Rasmus Højlund, the Surviving Striker

Despite a flurry of Champions League goals, it’s been a difficult start to life in Manchester for their young striker, Rasmus Højlund. After he scored his first Premier League goal, Musa Okwonga writes about how this may just be the start of something.

At long last, Manchester United’s Rasmus Højlund scored his first Premier League goal, a painfully public rite of passage that took him until winter of his debut season. This moment, a winning goal at home against a reborn Aston Villa, signals the end to an avalanche of memes that were unleashed in his direction across various online platforms, but it is also an opportunity to reflect on something: how hard scoring goals at the elite level actually is. 

Given the amount of money spent on forwards, this should be an obvious point. But - judging by the incredulity when a player goes months without finding the net - it possibly isn’t. Even the legendary Kenny Dalglish has struggled to score, once getting only eight goals in 34 games in the 1980-81 league season, before recovering his form and then becoming a foil for the equally magnificent Ian Rush. 

Elite athletes - and especially strikers - are the unluckiest of artists, because everyone sees their worst work. If you’re a writer, then your poorly-written drafts can stay hidden on your laptop, safe from the eyes of a judgmental public; if you’re a singer, then you can keep your out-of-key rehearsals confined to the studios, well away from the ears of a wincing audience. For people like Højlund, though, everything is on display. Maybe that’s why we pay so much to watch footballers do what they do: because, at some level, we are all fascinated by the prospect of watching others experience humiliation in their day jobs. (This probably also explains the enduring popularity of The Office.)

Thanks to social media, a reminder of your humiliations is never far away. By the time a hapless striker arrives home from another stressful day at the stadium, having guaranteed yet one more opposing goalkeeper a night of peaceful sleep, they will find that a compilation of that afternoon’s misses has already travelled to the digital equivalent of Jupiter and back. It may even have travelled via every family WhatsApp group. The striker will then have to go out there and show their face, week after week. Only the truly resilient can do that without resorting to wearing a balaclava in public. 

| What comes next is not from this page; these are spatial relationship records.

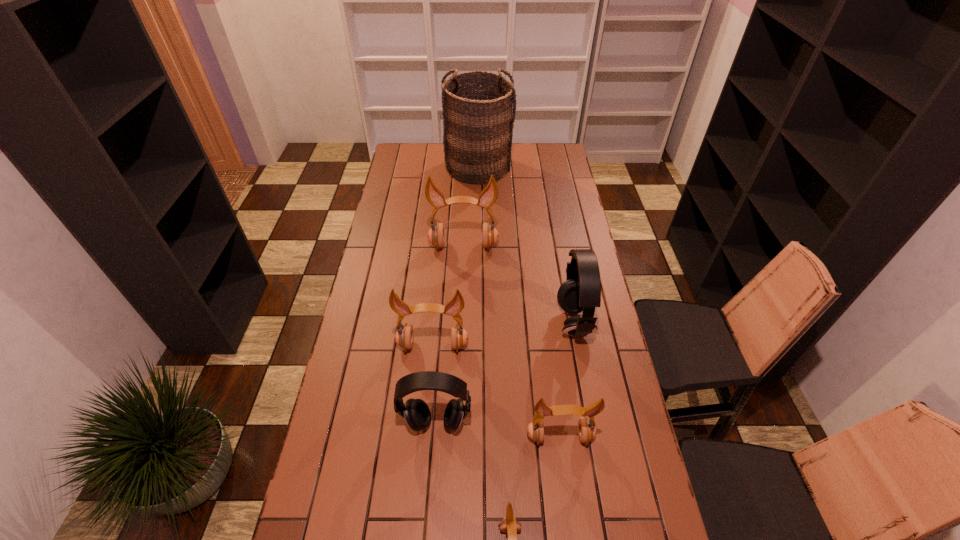
Select which earphone is the fourth closest to the smallest brown earphone. Please provide its 2D coordinates. Your answer should be formatted as a tuple, i.e. [(x, y)], where the tuple contains the x and y coordinates of a point satisfying the conditions above.

[(581, 291)]

Locate an element on the screen. The width and height of the screenshot is (960, 540). the third closest brown earphone to the second farthest brown earphone is located at coordinates pos(509,524).

Locate an element on the screen. brown earphone that stands as the second closest to the rightmost brown earphone is located at coordinates (404, 336).

This screenshot has height=540, width=960. I want to click on the second closest black earphone relative to the third smallest brown earphone, so click(581, 291).

I want to click on free space that satisfies the following two spatial constraints: 1. on the ear cups of the right black earphone; 2. on the ear cups of the smaller black earphone, so click(592, 423).

Find the location of a particular element. This screenshot has height=540, width=960. vacant region that satisfies the following two spatial constraints: 1. on the ear cups of the farther black earphone; 2. on the front-facing side of the third smallest brown earphone is located at coordinates (578, 346).

The width and height of the screenshot is (960, 540). What are the coordinates of `free spot that satisfies the following two spatial constraints: 1. on the ear cups of the bigger black earphone; 2. on the ear cups of the smaller black earphone` in the screenshot? It's located at (592, 423).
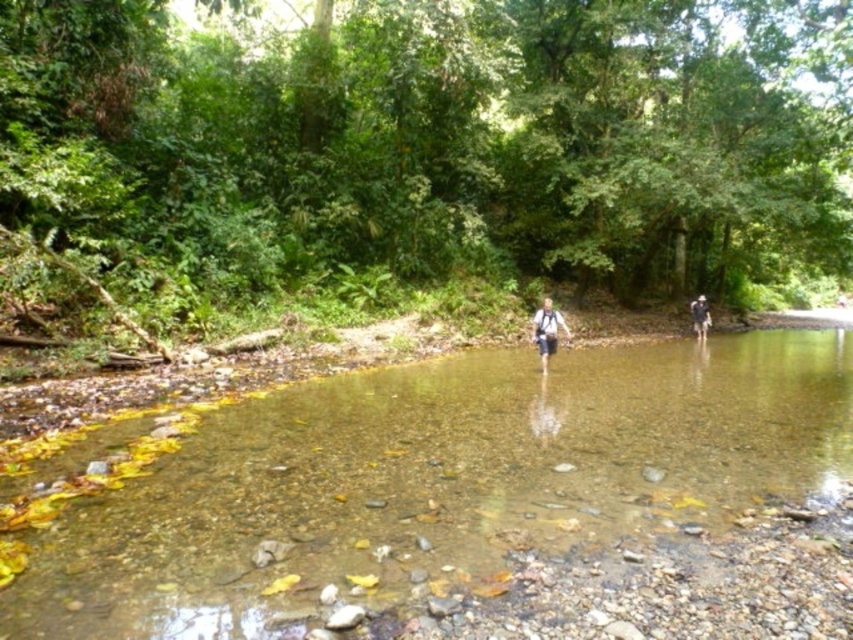
You are planning to set up a small tent in the area shown in the image. Considering the green leafy forest at center and the clear water stream at center, which one is more suitable for setting up the tent? Please explain your choice based on their relative sizes.

The green leafy forest at center is much taller than the clear water stream at center, so the clear water stream at center is shorter. Therefore, the area near the clear water stream at center might be flatter and more suitable for setting up a tent since it is not as elevated or obstructed by the taller forest.

You are a hiker who wants to cross the clear water stream at center. You have a dark blue backpack at right. Which direction should you move your backpack to safely cross the stream?

The clear water stream at center is positioned on the left side of dark blue backpack at right. To safely cross the stream, move the dark blue backpack at right to the right side of the stream.

You are planning to cross the river using the clear water stream at center. However, you notice the white fabric backpack at center is placed nearby. Based on the scene description, is the backpack above or below the stream?

The clear water stream at center is located below the white fabric backpack at center, so the backpack is above the stream.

Yes, of course, comes the reply, but that’s why they are paid all that money. Well, yes, I reply; but also, no. As a child playing in your back garden, you do not fantasise about all the open goals or similarly straightforward chances that you are going to miss in front of millions of viewers, maybe even in the most important matches of your career. You just don’t think that it will happen to you.

Being an elite striker therefore involves being a little childlike: it’s a constant search for the return to innocence, to the early days at the local pitch or playing surface when goals came easily as mineral water from a spring. To thrive like, say, Samuel Eto’o or Sam Kerr or Sergio Aguero, you have to embody that famous Winston Churchill quote, which is that “success is the ability to go from failure to failure without losing your enthusiasm”. 

The best thing that can be said for Højlund, and which bodes well for his future at his club, is that he never visibly lost his enthusiasm. There are plenty before him who did - Chelsea’s Mateja Kezman, for example, who was superb for four straight seasons at PSV before one disastrous season at Chelsea saw him plummet forever from those heights. At least Højlund has not been alone in his Premier League toils: at time of writing Richarlison has managed only six goals in 42 league games for Tottenham Hotspur, while his former team-mate Dominic Calvert-Lewin - someone who seems to have all the technical attributes of a first-rate striker - has scored only 10 times in 48 league games. 

A fascinating thing about strikers who don’t score goals is that a streak of poor and even atrocious form can happen to absolutely anyone. It’s as baffling as watching Stephen Hawking mess up a piece of basic arithmetic, or seeing Nigella Lawson forget how to boil an egg. Barcelona’s Aisisat Oshoala is one of the finest finishers the world has produced, and yet a couple of seasons ago she was still sparing relieved defenders in the Champions League. Fellow Barcelona forward Robert Lewandowski, on his way to a golden boot and a league title in his debut season, spurned chances that were unimaginable when at his ruthless best. 

Whisper it lightly, too, but even Brazil’s Ronaldo - regarded by many as the greatest in his position of all time - missed the simplest of opportunities in the first half of the 2002 World Cup Final against Germany. Of course, this rare blemish on his exemplary record was forever overshadowed by the two goals he would score in the second.  Thankfully for Højlund, he has already proven his pedigree in the Champions League, with five goals in the group stage as Manchester United were eliminated: that feat alone should buy him a season’s grace.

Worst of all, though, the struggling striker represents the greatest tragedy of all: the human being who is overwhelmed by the weight of their own beautiful dreams. How painful it must be to strive your entire professional life to step onto the grandest stages, only to realise as the curtains fall open that you are terrified of the size of your audience. Højlund has taken his first relieved step away from that fate; but, even if he never had, he should have been applauded for making the attempt.